Based on: 10-K (reporting date: 2025-12-31), 10-Q (reporting date: 2025-09-30), 10-Q (reporting date: 2025-06-30), 10-Q (reporting date: 2025-03-31), 10-K (reporting date: 2024-12-31), 10-Q (reporting date: 2024-09-30), 10-Q (reporting date: 2024-06-30), 10-Q (reporting date: 2024-03-31), 10-K (reporting date: 2023-12-31), 10-Q (reporting date: 2023-09-30), 10-Q (reporting date: 2023-06-30), 10-Q (reporting date: 2023-03-31), 10-K (reporting date: 2022-12-31), 10-Q (reporting date: 2022-09-30), 10-Q (reporting date: 2022-06-30), 10-Q (reporting date: 2022-03-31), 10-K (reporting date: 2021-12-31), 10-Q (reporting date: 2021-09-30), 10-Q (reporting date: 2021-06-30), 10-Q (reporting date: 2021-03-31).


The composition of assets has shifted considerably over the analyzed period, spanning from March 31, 2021, to December 31, 2025. A notable trend is the fluctuation in the allocation between current and non-current assets, alongside changes within the components of each category.

Cash and Short-Term Investments
Cash and cash equivalents represented a substantial portion of total assets, beginning at 36.33% in March 2021. This percentage generally decreased over time, reaching 27.42% by June 2025, although with intermittent increases. Short-term investments followed a complementary pattern, initially decreasing from 16.91% to a low of 10.80% in June 2022, then increasing to 20.06% by December 2025. The combined percentage of these two liquid asset classes decreased from 53.24% in March 2021 to 47.48% in June 2025, indicating a potential shift in investment strategy or operational needs.
Funds Held on Behalf of Customers
Funds receivable and amounts held on behalf of customers exhibited significant variability, ranging from 27.10% to 43.16% of total assets. A peak was observed in March 2023 (38.77%), followed by a further increase to 41.00% in June 2025. This suggests a growing volume of transactions processed on behalf of customers, potentially reflecting business expansion. This item consistently represents a large portion of current assets.
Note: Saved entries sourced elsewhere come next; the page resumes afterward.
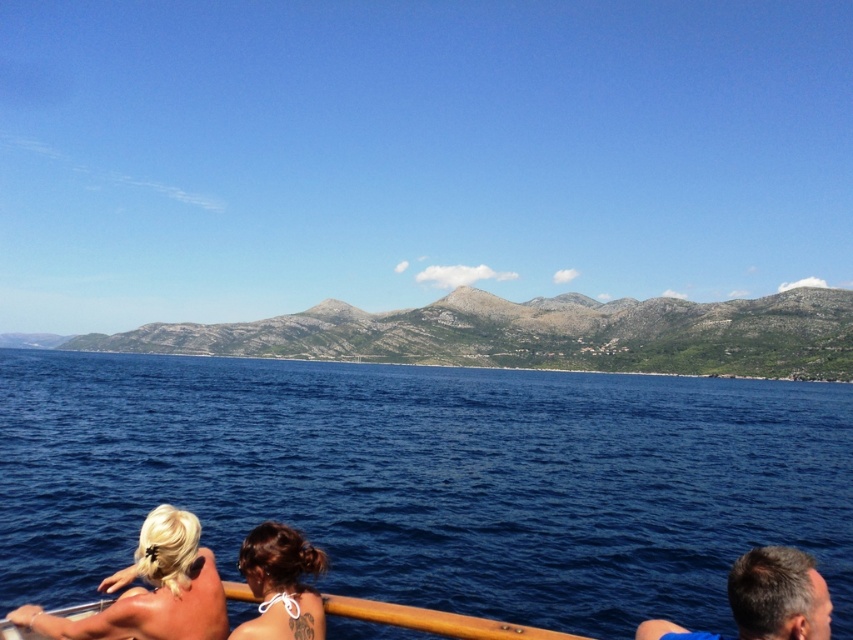
Question: Among these objects, which one is nearest to the camera?

Choices:
 (A) dark brown hair at lower center
 (B) blonde hair at lower left

Answer: (B)

Question: Among these objects, which one is nearest to the camera?

Choices:
 (A) blonde hair at lower left
 (B) deep blue water at center

Answer: (A)

Question: Is deep blue water at center to the left of dark brown hair at lower center from the viewer's perspective?

Choices:
 (A) yes
 (B) no

Answer: (A)

Question: Which point is farther from the camera taking this photo?

Choices:
 (A) (364, 563)
 (B) (238, 557)

Answer: (A)

Question: Is blonde hair at lower left positioned at the back of dark brown hair at lower center?

Choices:
 (A) no
 (B) yes

Answer: (A)

Question: Is deep blue water at center positioned at the back of dark brown hair at lower center?

Choices:
 (A) yes
 (B) no

Answer: (A)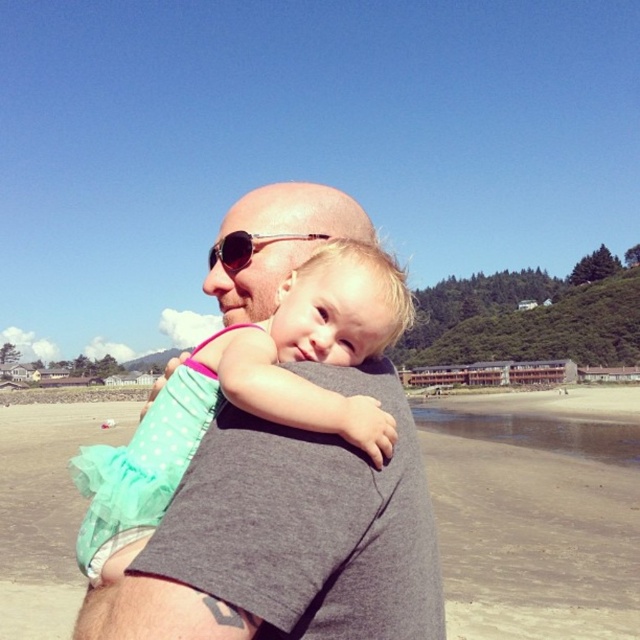
You are a photographer trying to capture a candid shot of the man and child without them noticing. Since you want to avoid reflecting your camera in their metallic gold sunglasses at center, where should you position yourself relative to the smooth sand at center?

The smooth sand at center is positioned under metallic gold sunglasses at center, so to avoid reflecting your camera in the metallic gold sunglasses at center, you should position yourself behind the smooth sand at center where the sunglasses cannot see you.

You are planning to place a small seashell on the smooth sand at center. Can you determine if the metallic gold sunglasses at center would completely cover the seashell if placed on top?

The smooth sand at center has a larger size compared to metallic gold sunglasses at center. Since the sunglasses are smaller, they would not completely cover the seashell placed on the sand.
Current Assets Composition
Current assets consistently comprised the majority of total assets, generally between 81% and 94%. However, a noticeable decrease occurred between December 2023 and June 2025, falling from 84.64% to 84.71%. Within current assets, customer receivables remained relatively stable, fluctuating between approximately 0.66% and 1.03% of total assets. Prepaids and other current assets showed a slight upward trend, increasing from 1.24% to 2.87% over the period.
Non-Current Assets
Non-current assets represented a smaller, but still significant, portion of the asset base. Goodwill and intangible assets, net, decreased from 5.86% in March 2021 to 3.47% in December 2025, potentially indicating impairment or amortization. Deferred income tax assets were not present in the earlier periods but increased to 9.47% by September 2025, before decreasing slightly to 9.30% in December 2025. Property and equipment, net, showed a consistent decline, falling from 1.71% to 0.48% over the period. Operating lease right-of-use assets fluctuated, ending at 0.68% in December 2025. Other noncurrent assets increased from 1.44% to 1.27%.
Overall Asset Shift
The overall trend indicates a shift in asset allocation. While current assets remained dominant, their proportion relative to total assets decreased slightly in the later periods. This coincided with a relative increase in certain non-current asset components, particularly deferred income tax assets. The decrease in cash and short-term investments, coupled with the increase in funds held on behalf of customers, suggests a potential change in the company’s liquidity management and business model.